Excerpts from a dataset:
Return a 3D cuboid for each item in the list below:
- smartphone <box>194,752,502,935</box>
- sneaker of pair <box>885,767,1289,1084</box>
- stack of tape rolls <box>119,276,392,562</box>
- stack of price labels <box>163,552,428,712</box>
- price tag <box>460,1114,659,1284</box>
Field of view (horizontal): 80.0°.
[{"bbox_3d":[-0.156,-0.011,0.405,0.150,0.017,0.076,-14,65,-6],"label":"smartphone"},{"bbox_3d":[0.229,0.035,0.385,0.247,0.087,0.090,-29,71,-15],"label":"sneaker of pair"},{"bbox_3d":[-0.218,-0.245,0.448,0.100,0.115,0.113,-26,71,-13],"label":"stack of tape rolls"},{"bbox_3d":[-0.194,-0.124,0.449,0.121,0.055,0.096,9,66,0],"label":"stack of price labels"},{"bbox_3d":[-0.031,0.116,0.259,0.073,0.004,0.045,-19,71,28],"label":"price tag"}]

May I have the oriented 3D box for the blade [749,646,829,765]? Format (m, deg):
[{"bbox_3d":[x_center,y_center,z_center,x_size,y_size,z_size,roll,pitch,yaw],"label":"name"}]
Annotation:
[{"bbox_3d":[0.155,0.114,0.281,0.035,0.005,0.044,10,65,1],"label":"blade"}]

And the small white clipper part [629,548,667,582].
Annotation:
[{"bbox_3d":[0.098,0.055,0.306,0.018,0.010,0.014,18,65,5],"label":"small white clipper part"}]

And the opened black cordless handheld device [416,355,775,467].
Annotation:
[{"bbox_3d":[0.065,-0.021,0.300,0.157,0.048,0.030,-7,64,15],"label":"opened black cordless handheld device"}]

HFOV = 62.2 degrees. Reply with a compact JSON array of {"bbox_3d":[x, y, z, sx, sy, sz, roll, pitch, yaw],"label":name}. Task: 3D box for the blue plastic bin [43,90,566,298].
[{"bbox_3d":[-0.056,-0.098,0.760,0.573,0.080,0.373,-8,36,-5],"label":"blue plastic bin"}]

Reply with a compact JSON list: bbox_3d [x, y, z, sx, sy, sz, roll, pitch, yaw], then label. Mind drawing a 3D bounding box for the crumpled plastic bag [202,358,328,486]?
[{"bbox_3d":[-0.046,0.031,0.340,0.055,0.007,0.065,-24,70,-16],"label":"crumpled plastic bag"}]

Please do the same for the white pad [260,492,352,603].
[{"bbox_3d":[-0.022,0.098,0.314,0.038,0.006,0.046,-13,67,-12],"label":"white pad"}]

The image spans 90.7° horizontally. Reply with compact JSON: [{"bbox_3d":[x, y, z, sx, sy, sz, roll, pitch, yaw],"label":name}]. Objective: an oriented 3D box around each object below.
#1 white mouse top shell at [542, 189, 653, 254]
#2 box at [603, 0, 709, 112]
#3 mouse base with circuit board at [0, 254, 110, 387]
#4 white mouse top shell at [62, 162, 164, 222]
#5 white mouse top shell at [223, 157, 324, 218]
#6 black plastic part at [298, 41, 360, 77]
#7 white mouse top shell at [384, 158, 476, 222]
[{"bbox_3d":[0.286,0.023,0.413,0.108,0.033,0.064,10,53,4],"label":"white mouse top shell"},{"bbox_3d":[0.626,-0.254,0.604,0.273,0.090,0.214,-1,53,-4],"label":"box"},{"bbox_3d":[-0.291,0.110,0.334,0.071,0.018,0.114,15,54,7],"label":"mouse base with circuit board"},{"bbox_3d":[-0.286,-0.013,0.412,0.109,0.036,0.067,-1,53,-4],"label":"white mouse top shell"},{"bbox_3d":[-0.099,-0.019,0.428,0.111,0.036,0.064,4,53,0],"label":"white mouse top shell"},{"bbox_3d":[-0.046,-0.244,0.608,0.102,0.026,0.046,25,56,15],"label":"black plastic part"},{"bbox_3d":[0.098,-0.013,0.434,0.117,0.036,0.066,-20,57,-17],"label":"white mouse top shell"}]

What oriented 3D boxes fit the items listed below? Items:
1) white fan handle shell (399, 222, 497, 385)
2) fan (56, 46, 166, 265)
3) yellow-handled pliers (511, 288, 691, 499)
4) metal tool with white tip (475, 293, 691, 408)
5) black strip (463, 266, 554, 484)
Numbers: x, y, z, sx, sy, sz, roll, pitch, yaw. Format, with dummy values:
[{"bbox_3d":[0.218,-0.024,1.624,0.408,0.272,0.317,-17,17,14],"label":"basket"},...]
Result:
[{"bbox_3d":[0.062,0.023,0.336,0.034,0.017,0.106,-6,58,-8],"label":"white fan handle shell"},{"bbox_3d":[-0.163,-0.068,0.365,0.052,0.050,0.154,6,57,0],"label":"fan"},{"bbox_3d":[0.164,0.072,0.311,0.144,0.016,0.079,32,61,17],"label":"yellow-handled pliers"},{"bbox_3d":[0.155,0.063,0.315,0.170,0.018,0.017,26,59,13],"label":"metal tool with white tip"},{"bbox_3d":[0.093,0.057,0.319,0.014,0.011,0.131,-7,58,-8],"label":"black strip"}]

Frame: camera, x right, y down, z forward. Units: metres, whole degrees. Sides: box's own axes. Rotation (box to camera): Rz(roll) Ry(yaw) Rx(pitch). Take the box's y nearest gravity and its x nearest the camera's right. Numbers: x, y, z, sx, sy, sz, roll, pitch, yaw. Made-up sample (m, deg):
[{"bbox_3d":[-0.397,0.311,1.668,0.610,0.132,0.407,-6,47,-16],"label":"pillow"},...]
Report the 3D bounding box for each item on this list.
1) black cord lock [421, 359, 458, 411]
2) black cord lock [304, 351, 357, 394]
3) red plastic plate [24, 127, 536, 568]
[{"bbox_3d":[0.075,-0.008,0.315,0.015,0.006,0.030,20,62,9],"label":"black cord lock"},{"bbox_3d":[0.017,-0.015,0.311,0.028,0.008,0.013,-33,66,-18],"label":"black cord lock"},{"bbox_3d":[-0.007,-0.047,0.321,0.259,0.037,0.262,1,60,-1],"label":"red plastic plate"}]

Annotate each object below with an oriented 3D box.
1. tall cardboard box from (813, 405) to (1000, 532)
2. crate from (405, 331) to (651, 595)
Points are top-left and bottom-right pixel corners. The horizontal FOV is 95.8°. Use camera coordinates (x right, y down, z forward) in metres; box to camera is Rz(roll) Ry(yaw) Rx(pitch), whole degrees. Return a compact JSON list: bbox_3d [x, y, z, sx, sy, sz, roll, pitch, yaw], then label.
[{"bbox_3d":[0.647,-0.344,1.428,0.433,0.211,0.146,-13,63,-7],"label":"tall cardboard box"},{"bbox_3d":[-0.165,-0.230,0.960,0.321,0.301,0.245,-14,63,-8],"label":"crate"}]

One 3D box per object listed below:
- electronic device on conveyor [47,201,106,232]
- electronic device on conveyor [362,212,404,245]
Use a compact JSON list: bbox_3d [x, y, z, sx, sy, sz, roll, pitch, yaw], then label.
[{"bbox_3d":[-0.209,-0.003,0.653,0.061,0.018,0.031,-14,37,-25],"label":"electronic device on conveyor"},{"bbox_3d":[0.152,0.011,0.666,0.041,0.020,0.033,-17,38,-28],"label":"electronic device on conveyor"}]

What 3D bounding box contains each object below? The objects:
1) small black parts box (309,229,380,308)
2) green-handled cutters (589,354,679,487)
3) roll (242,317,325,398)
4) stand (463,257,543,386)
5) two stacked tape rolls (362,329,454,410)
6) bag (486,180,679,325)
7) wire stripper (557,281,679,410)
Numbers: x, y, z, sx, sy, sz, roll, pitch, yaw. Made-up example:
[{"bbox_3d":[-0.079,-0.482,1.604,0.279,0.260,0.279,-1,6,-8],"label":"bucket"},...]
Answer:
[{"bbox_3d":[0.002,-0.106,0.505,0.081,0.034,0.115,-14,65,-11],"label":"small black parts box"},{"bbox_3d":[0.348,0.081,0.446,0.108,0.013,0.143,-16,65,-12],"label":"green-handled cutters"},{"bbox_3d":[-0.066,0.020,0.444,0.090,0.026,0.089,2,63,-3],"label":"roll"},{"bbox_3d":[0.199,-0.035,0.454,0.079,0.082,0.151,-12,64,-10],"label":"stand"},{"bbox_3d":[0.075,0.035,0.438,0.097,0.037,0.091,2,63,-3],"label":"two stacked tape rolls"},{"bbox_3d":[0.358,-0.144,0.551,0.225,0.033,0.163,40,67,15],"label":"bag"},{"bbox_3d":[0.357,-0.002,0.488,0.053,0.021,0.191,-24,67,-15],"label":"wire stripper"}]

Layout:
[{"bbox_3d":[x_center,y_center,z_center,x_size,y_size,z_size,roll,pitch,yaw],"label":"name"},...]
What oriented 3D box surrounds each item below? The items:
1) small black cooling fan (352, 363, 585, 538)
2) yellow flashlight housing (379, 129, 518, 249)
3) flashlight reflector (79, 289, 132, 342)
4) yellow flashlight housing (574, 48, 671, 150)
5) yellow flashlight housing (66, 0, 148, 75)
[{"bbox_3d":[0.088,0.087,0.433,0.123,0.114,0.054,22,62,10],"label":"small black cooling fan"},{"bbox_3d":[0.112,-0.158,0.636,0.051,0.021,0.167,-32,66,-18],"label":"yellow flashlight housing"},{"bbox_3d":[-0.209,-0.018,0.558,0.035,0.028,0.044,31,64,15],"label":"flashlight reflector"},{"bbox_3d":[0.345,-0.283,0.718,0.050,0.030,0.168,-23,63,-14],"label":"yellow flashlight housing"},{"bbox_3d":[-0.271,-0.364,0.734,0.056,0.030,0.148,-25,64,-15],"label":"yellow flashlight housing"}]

* **EXERCISE AIM**
Say how many lines of the data hold the string "Numbers". Reply with the number alone.

* **EXERCISE RESULT**
3